COVID-19 presents asset management with unique challenges, particularly in terms of the scope of its impact among a constantly evolving environment. Having said this, I know that asset management leaders have the tools and the ability to minimise disruption for employees and clients. Our role is to continue to manage client assets throughout this period of uncertainty and ensure that every plan is in place to mitigate problems down the line.

It’s worth remembering that the asset management sector successfully came through the global financial crisis of 2008 and managed to thrive afterwards. In fact, this helped our industry to become more resilient and better prepared for any future challenges. And while a global pandemic and its economic impact is, in many ways, unprecedented, we have managed periods of economic crisis before.

This hard-won experience and the lessons we’ve learned from previous difficult times helps to form an optimistic and confident outlook as we collectively navigate the rest of 2020 and beyond. The first and most important step along the journey towards this ‘new normal’ lies in how we communicate.

The importance of communication for asset managers

It has arguably never been more important to communicate often and effectively. The markets are in turmoil and this will continue until the inevitable market stabilisation. COVID-19 will continue to dominate headlines everywhere for the foreseeable future, and it’s important for our clients and employees to hear regularly from business leaders.

I’ve been following the impact of the global pandemic from my vantage point in Malta, and ensuring that we are regularly communicating with clients, stakeholders, partners and staff. We are always quick to respond to queries and careful to remain accessible. It’s not possible to communicate too much in the current climate, including with employees working remotely.

Clients inevitably have urgent and pressing questions about their investments.
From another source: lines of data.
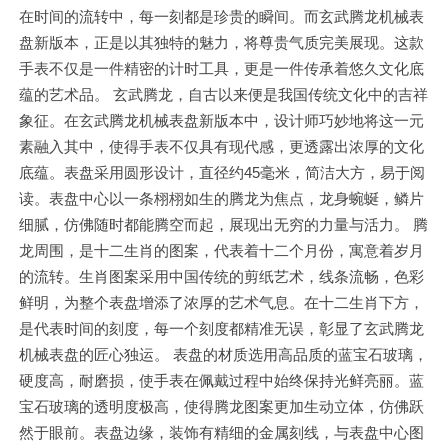
在时间的流转中，每一刻都是珍贵的瞬间。而玄武腾龙机械表
盘新版本，正是以其独特的魅力，将尊贵气质完美展现。这款
手表不仅是一件精密的计时工具，更是一件传承着悠久文化底
蕴的艺术品。 玄武腾龙，自古以来便是我国传统文化中的吉祥
象征。在玄武腾龙机械表盘新版本中，设计师巧妙地将这一元
素融入其中，使得手表不仅具有现代感，更透露出浓厚的文化
底蕴。表盘采用圆形设计，直径约45毫米，简洁大方，易于阅
读。表盘中心以一条栩栩如生的腾龙为焦点，龙身蜿蜒，鳞片
细腻，仿佛随时都能腾空而起，展现出无穷的力量与活力。 腾
龙周围，是十二生肖的图案，代表着十二个月份，寓意着岁月
的流转。生肖图案采用中国传统的剪纸艺术，线条流畅，色彩
鲜明，为整个表盘增添了浓厚的艺术气息。在十二生肖下方，
是代表时间的刻度，每一个刻度都精准无误，彰显了玄武腾龙
机械表盘的匠心独运。 表盘的材质选用高品质的蓝宝石玻璃，
硬度高，耐磨损，使手表在佩戴过程中始终保持光鲜亮丽。蓝
宝石玻璃的透明度极高，使得腾龙图案更加生动立体，仿佛跃
然于眼前。表盘边缘，装饰有精细的金属刻线，与表盘中心图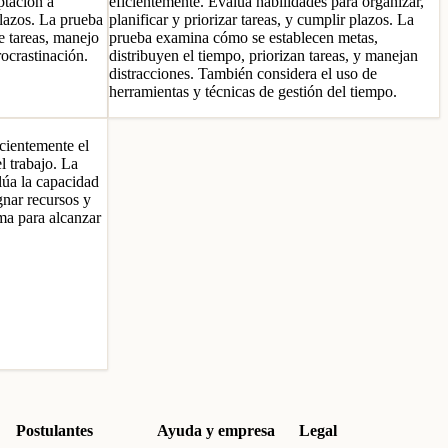
ptación a
eficientemente. Evalúa habilidades para organizar,
lazos. La prueba
planificar y priorizar tareas, y cumplir plazos. La
e tareas, manejo
prueba examina cómo se establecen metas,
rocrastinación.
distribuyen el tiempo, priorizan tareas, y manejan
distracciones. También considera el uso de
herramientas y técnicas de gestión del tiempo.
icientemente el
l trabajo. La
lúa la capacidad
ignar recursos y
ma para alcanzar
Postulantes
Ayuda y empresa
Legal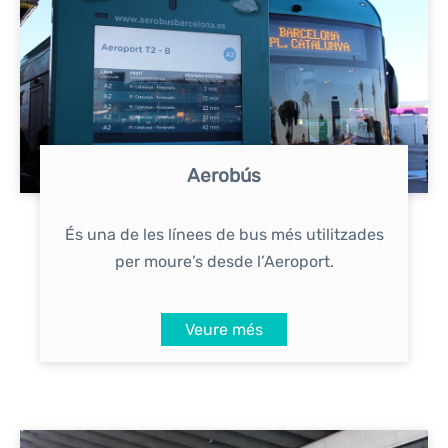
Aerobús
És una de les línees de bus més utilitzades
per moure’s desde l’Aeroport.
Veure més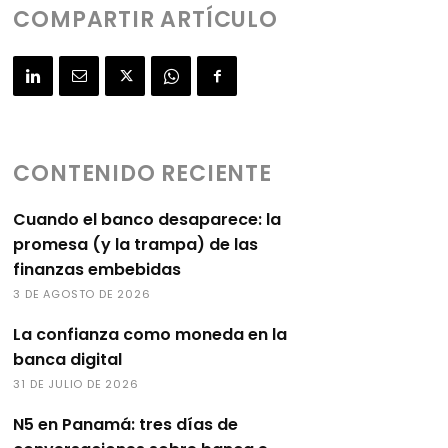
COMPARTIR ARTÍCULO
CONTENIDO RECIENTE
Cuando el banco desaparece: la
promesa (y la trampa) de las
finanzas embebidas
3 DE AGOSTO DE 2026
La confianza como moneda en la
banca digital
31 DE JULIO DE 2026
N5 en Panamá: tres días de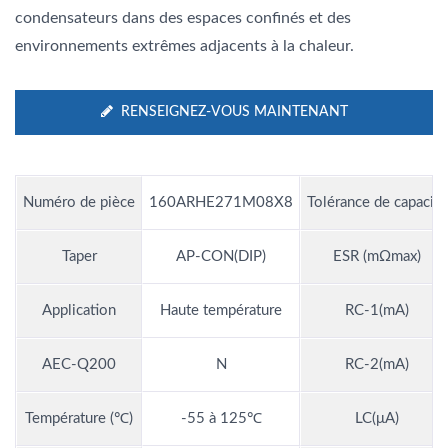
condensateurs dans des espaces confinés et des
environnements extrêmes adjacents à la chaleur.
RENSEIGNEZ-VOUS MAINTENANT
Numéro de pièce
160ARHE271M08X8
Tolérance de capacité
Taper
AP-CON(DIP)
ESR (mΩmax)
Application
Haute température
RC-1(mA)
AEC-Q200
N
RC-2(mA)
Température (℃)
-55 à 125℃
LC(μA)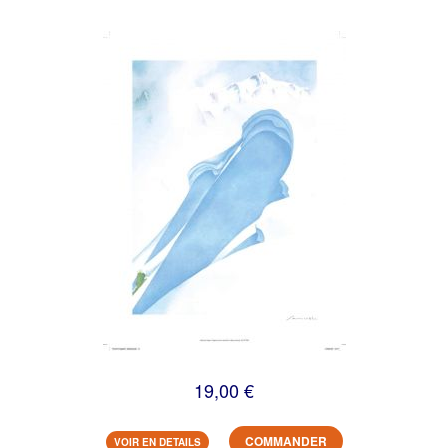
19,00 €
COMMANDER
VOIR EN DETAILS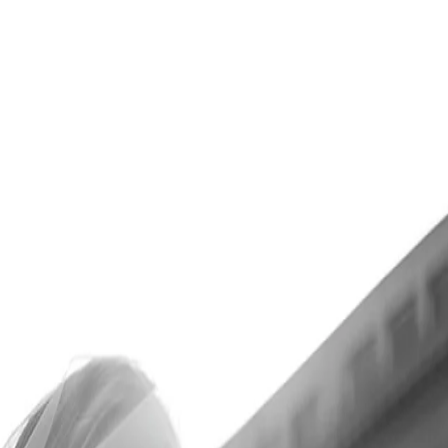
 detalje i ekskluzivan pristup prelepim lokacijama za fotografisanje,
učak, neograničeno vreme za fotografisanje u vašem apartmanu, jedan
a.
iču, biće nam zadovoljstvo da je stvorimo zajedno sa vama.
Prijavi se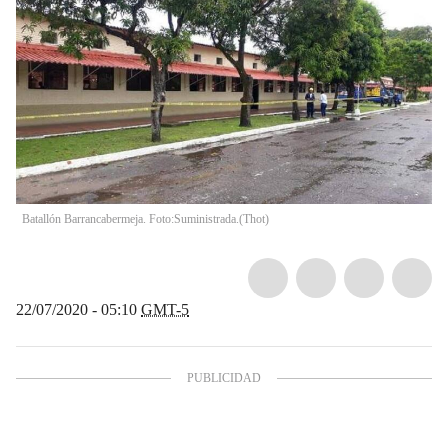
Batallón Barrancabermeja. Foto:Suministrada.
(
Thot
)
22/07/2020 - 05:10
GMT-5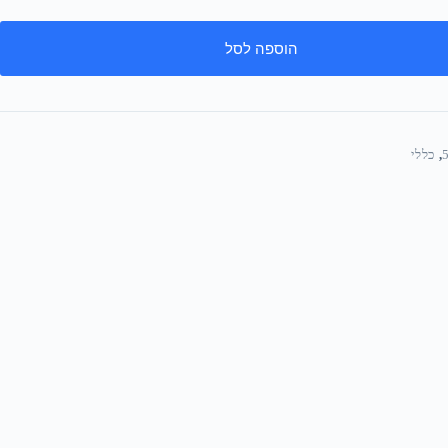
הוספה לסל
,
כללי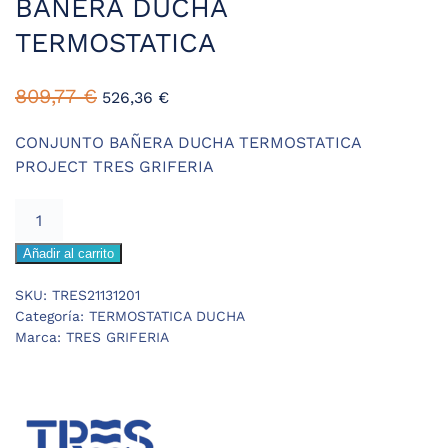
BAÑERA DUCHA
TERMOSTATICA
El
El
809,77
€
526,36
€
precio
precio
original
actual
CONJUNTO BAÑERA DUCHA TERMOSTATICA
era:
es:
PROJECT TRES GRIFERIA
809,77 €.
526,36 €.
TRES
PROJECT
Añadir al carrito
CONJUNTO
BAÑERA
SKU:
TRES21131201
DUCHA
Categoría:
TERMOSTATICA DUCHA
TERMOSTATICA
Marca:
TRES GRIFERIA
cantidad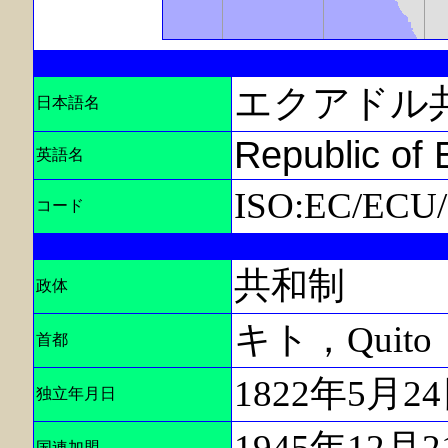
エクアドル
日本語名
Republic of
英語名
ISO:EC/ECU
コード
共和制
政体
キト，Quito
首都
1822年5
独立年月日
1945年12月
国連加盟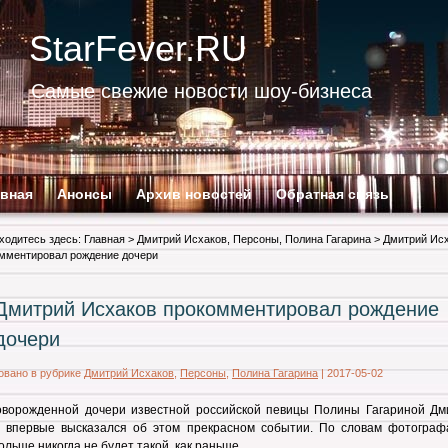
StarFever.RU
Самые свежие новости шоу-бизнеса
авная
Анонсы
Архив новостей
Обратная связь
ходитесь здесь:
Главная
>
Дмитрий Исхаков
,
Персоны
,
Полина Гагарина
> Дмитрий Ис
мментировал рождение дочери
Дмитрий Исхаков прокомментировал рождение
дочери
овано в рубрике
Дмитрий Исхаков
,
Персоны
,
Полина Гагарина
|
2017-05-02
оворожденной дочери известной российской певицы Полины Гагариной Дм
в впервые высказался об этом прекрасном событии. По словам фотографа
ольше никогда не будет такой, как раньше.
And our role as asset managers is to provide the calm, consistent and confident voice. We must be completely on top of any developments in market conditions and our client portfolios and make it clear that protection the value of their assets is our biggest concern. Experience in managing market volatility goes a long way to reassure clients and staff alike.

Communicating with employees is the other priority for asset management business leaders. Staff of course still have questions about working arrangements, distributed working, remote working and whether there are job losses on the horizon. This is where internal communication comes in. Managers and company leaders must avoid any speculation by providing timely and honest information to staff on a regular basis. Stick with the facts and update on changes and you can’t go wrong.
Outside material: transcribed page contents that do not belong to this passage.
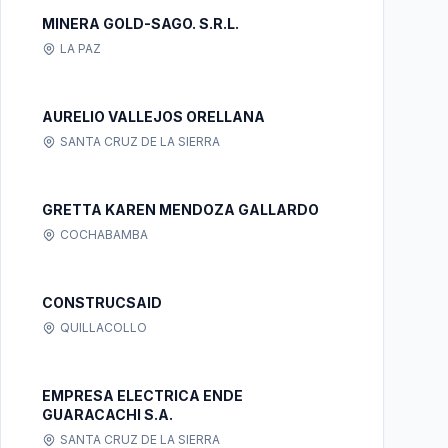
MINERA GOLD-SAGO. S.R.L.
LA PAZ
AURELIO VALLEJOS ORELLANA
SANTA CRUZ DE LA SIERRA
GRETTA KAREN MENDOZA GALLARDO
COCHABAMBA
CONSTRUCSAID
QUILLACOLLO
EMPRESA ELECTRICA ENDE
GUARACACHI S.A.
SANTA CRUZ DE LA SIERRA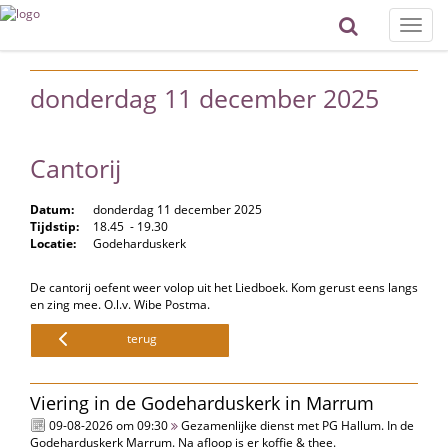
Toggle
naviga
donderdag 11 december 2025
Cantorij
Datum:
donderdag 11 december 2025
Tijdstip:
18.45 - 19.30
Locatie:
Godeharduskerk
De cantorij oefent weer volop uit het Liedboek. Kom gerust eens langs
en zing mee. O.l.v. Wibe Postma.
terug
Viering in de Godeharduskerk in Marrum
09-08-2026 om 09:30
Gezamenlijke dienst met PG Hallum. In de
Godeharduskerk Marrum. Na afloop is er koffie & thee.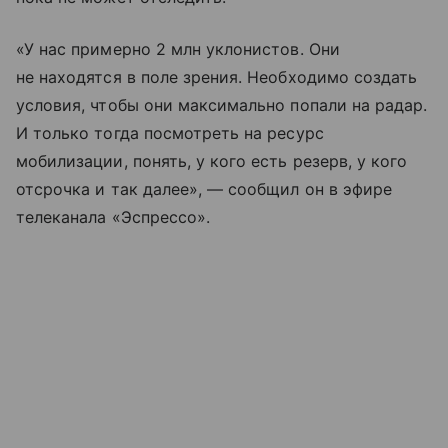
«У нас примерно 2 млн уклонистов. Они
не находятся в поле зрения. Необходимо создать
условия, чтобы они максимально попали на радар.
И только тогда посмотреть на ресурс
мобилизации, понять, у кого есть резерв, у кого
отсрочка и так далее», — сообщил он в эфире
телеканала «Эспрессо».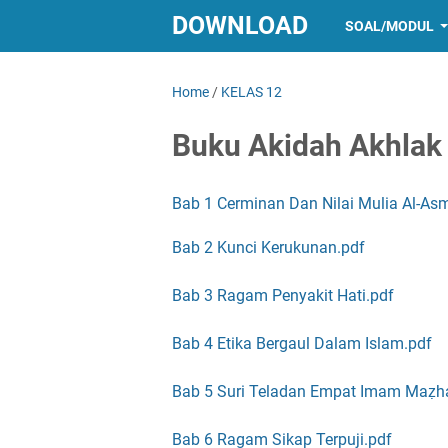
DOWNLOAD
SOAL/MODUL
Home
/
KELAS 12
Buku Akidah Akhlak 
Bab 1 Cerminan Dan Nilai Mulia Al-As
Bab 2 Kunci Kerukunan.pdf
Bab 3 Ragam Penyakit Hati.pdf
Bab 4 Etika Bergaul Dalam Islam.pdf
Bab 5 Suri Teladan Empat Imam Maẓha
Bab 6 Ragam Sikap Terpuji.pdf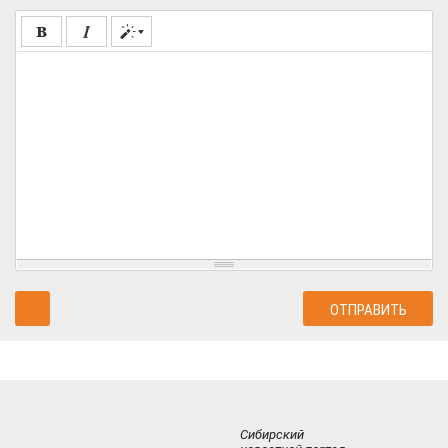
Сибирский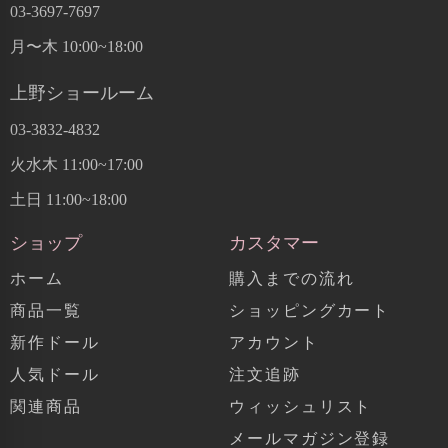
03-3697-7697
月〜木 10:00~18:00
上野ショールーム
03-3832-4832
火水木 11:00~17:00
土日 11:00~18:00
ショップ
カスタマー
ホーム
購入までの流れ
商品一覧
ショッピングカート
新作ドール
アカウント
人気ドール
注文追跡
関連商品
ウィッシュリスト
メールマガジン登録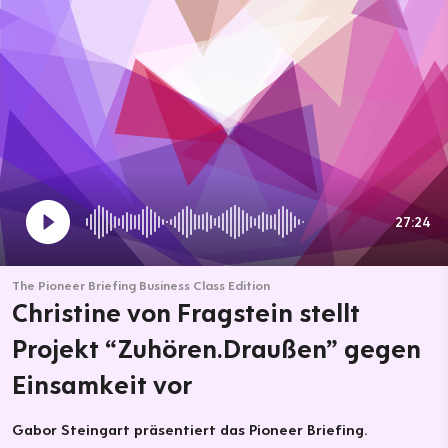
27:24
The Pioneer Briefing Business Class Edition
Christine von Fragstein stellt
Projekt “Zuhören.Draußen” gegen
Einsamkeit vor
Gabor Steingart präsentiert das Pioneer Briefing.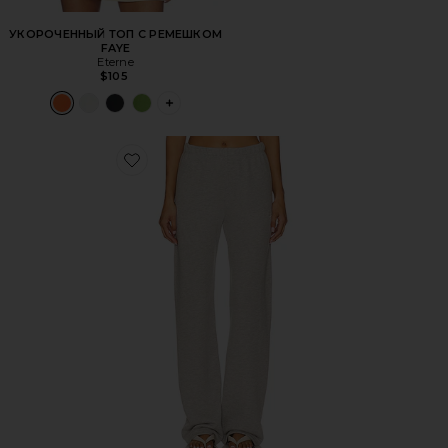
УКОРОЧЕННЫЙ ТОП С РЕМЕШКОМ
FAYE
Eterne
$105
PLUS ICON TO SEE MORE OPTIONS FOR
Favorite СПОРТИВНЫЕ ШТАНЫ ПРЯМОГО КРОЯ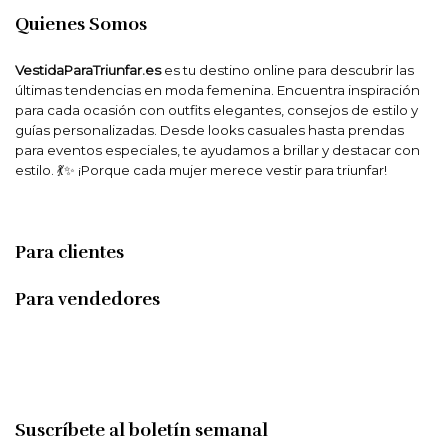
Quienes Somos
VestidaParaTriunfar.es
es tu destino online para descubrir las
últimas tendencias en moda femenina. Encuentra inspiración
para cada ocasión con outfits elegantes, consejos de estilo y
guías personalizadas. Desde looks casuales hasta prendas
para eventos especiales, te ayudamos a brillar y destacar con
estilo. 💃✨ ¡Porque cada mujer merece vestir para triunfar!
Para clientes
Para vendedores
Suscríbete al boletín semanal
It’s also possible that regulators will have questions too. Keep a two-way, open dialogue with regulators and always ensure they’re up to date with any specific stresses.

Have the right people in the crisis management team

Asset management firms must have effective crisis teams that work to provide reassurance for clients and business stability. Managers must also be aware that these crisis plans will need to evolve as the situation changes. We’ve all seen how quickly governments around the world have brought in previously unthinkable lockdown measures. Now that we are seven months into the pandemic, these are changing often on a weekly basis. This means, depending on your jurisdiction, always being ready for significant disruption.

Resiliency plans must also include the wellbeing of employees, particularly portfolio managers and those on the client front line. To ensure long-term remote working, security and tech policies and infrastructure must be up-to-date and modified. And, of course, the COVID-19 crisis continues to move. Markets are highly volatile and likely to remain so, meaning budgets for the rest of the year must be reviewed and scaled down. A good piece of advice is to completely eradicate any discretionary spending until the smoke has cleared.

The pandemic is a difficult and distressing situation. Asset management firms that can be flexible with their plans and communicate in empathetic but authoritative tones will steer their clients and employees through this crisis and out the other side.